**Assigned task**
Repeat these records exactly, pictures excluded.

(Images with pose keypoints)
-----
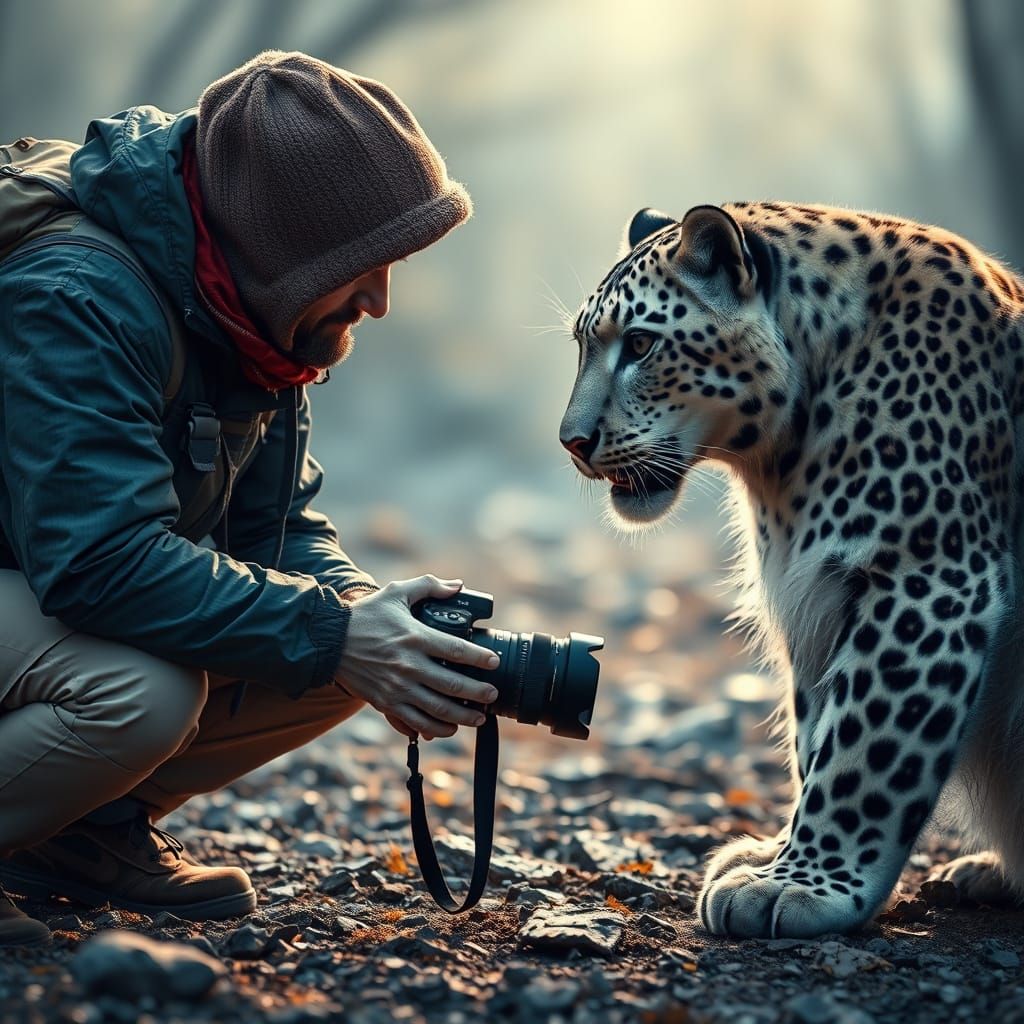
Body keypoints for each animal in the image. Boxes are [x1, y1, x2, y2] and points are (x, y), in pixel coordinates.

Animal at [559, 200, 1024, 938]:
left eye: (639, 345)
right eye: (581, 345)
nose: (571, 443)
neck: (782, 464)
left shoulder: (925, 577)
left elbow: (865, 749)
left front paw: (803, 885)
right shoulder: (818, 593)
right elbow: (818, 735)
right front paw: (777, 859)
-----
**Result for this exercise**
Body keypoints for each animal in the image. Boxes are [x1, y1, x2, y2] and points are (x, y), in pixel coordinates.

Animal at [559, 200, 1024, 938]:
left eye: (639, 345)
right eye: (581, 345)
nose: (571, 443)
neck: (782, 464)
left shoulder: (925, 577)
left elbow: (865, 749)
left front paw: (803, 885)
right shoulder: (818, 593)
right elbow: (818, 735)
right front paw: (777, 859)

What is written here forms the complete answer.